NAME: Errin Connelly


JOB: Teacher of English

Hey there! Can you tell us a little about yourself and what you do for work?

I work at a wonderful community school, located in leafy West London, where I teach English to secondary school students - ranging in ages 11-18. 

What have you found most challenging in the past year?

Definitely the 'all work, no play' approach to life that we've all had to channel- particularly as I have been going to work, for the most part of this academic year, as normal. That Friday feeling isn't quite the same without knowing I'll be sipping a pint in a pub come 3:30pm!

What’s your life motto?

After winter, must come spring (thank you, Ms Lauryn Hill). 

How has Covid-19 changed your outlook on life?

If I'm honest, my outlook on life hasn't necessarily changed; I've always tried to be someone who looks for the silver linings, no matter what shitty situation life throws at you, so I would argue Covid-19 has forced me to do that even more so. Accentuated, rather than changed, my outlook on life has this ol' Coronacoaster!

How have you been keeping upbeat and positive during this period?

I truly believe my headspace would have hit rock bottom without going into work. Being a teacher has allowed me to 'socialise' in terms of nattering on with colleagues, somewhere outside of my own house (albeit a classroom), which has, in turn, provided me with a platform for ironing out my thoughts and feelings at the worst of times. Even if I have been moaning about a student who has wound me up, being able to do this in the flesh with another human - not via a computer screen - has kept me sane. 
I'm also eternally grateful for all my kiddies, who genuinely crack me up on a daily basis in the classroom. In addition to their wit/low-level bullying - a northerner teaching English in the big smoke comes hand-in-hand with getting taken the mickey out of - students come to you when they need picking up, which has forced me to keep upbeat and positive throughout this crazy time. 

What’s the best piece of advice you’ve been given in life and/or in the past year?

Do. Not. Take. Things. Lying. Down. 
That is all. 

What 3 things do you look forward to doing most once we are in a safe position to do so?

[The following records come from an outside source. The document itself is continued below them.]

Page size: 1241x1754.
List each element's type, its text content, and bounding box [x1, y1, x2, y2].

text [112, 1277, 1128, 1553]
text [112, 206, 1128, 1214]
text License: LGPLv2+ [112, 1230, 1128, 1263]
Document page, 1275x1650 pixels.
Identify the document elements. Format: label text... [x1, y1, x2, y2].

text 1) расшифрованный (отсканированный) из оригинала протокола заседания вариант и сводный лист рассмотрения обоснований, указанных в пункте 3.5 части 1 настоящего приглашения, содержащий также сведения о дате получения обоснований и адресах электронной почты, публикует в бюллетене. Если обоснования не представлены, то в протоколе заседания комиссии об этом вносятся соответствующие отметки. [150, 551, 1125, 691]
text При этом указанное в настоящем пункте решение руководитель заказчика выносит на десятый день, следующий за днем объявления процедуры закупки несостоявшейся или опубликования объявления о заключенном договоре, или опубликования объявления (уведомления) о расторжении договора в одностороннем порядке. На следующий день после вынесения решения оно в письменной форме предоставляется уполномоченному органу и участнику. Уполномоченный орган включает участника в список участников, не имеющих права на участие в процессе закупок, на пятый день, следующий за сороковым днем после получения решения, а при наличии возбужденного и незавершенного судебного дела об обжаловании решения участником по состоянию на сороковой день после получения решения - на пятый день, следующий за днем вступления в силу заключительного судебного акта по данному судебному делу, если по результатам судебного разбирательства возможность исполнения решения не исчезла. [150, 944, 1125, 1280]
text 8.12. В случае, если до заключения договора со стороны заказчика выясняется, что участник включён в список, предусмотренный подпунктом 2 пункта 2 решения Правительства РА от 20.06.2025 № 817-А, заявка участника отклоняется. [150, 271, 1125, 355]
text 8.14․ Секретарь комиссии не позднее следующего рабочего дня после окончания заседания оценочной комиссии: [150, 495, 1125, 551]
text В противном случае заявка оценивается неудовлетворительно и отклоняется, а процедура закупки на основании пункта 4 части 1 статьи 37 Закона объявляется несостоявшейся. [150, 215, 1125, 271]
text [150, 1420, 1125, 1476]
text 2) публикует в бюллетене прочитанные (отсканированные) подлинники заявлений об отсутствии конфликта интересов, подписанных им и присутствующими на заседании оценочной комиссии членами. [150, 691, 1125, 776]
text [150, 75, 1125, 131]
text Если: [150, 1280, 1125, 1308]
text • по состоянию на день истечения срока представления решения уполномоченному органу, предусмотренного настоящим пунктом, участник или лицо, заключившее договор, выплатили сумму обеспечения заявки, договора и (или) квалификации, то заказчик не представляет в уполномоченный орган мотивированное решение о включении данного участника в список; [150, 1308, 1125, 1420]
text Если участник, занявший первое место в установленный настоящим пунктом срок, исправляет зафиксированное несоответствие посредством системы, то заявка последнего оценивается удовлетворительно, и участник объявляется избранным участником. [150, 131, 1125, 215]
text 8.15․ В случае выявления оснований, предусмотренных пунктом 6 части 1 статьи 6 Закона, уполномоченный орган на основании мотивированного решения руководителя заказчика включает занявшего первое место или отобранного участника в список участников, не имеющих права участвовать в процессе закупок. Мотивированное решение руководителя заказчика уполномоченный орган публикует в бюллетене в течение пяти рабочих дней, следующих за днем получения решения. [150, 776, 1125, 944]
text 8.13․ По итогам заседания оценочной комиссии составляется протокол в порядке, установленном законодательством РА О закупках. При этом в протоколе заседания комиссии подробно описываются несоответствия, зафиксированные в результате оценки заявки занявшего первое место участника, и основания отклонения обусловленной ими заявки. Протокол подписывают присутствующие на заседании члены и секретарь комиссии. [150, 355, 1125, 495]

1. Drinking multiple Pina coladas for breakfast on a beach 
2. Listening to live music in a big field surrounding by my nearest and dearest 
3. Squeezing those I haven't been able to for over a year 🤯

How have you practiced self care/self love during this difficult time?

Lots of cooking! I have always loved knowing my way around the kitchen (shout out to my chef of a father), but this has really been my daily downtime during the pandemic. I genuinely look forward to getting in from work, popping on some tunes, and sipping a glass of vino whilst whipping up a storm for my housemates and I. I think they've been happy about it, too. 

If you were one of our soap bars, which would you be and why?

Coconut - trying to wish those Pina coladas into existence! 

Here’s your chance to give a shoutout to someone who has gotten you through the past few months! What is their name and how have they helped you?

My superhero of a mother, Clare Davey. She's battled chemotherapy and a multitude of other obstacles over the course of the pandemic, but has never failed to amaze me and everyone around her with utter strength and resilience. I am one lucky lady to have you as my mum, that's for sure.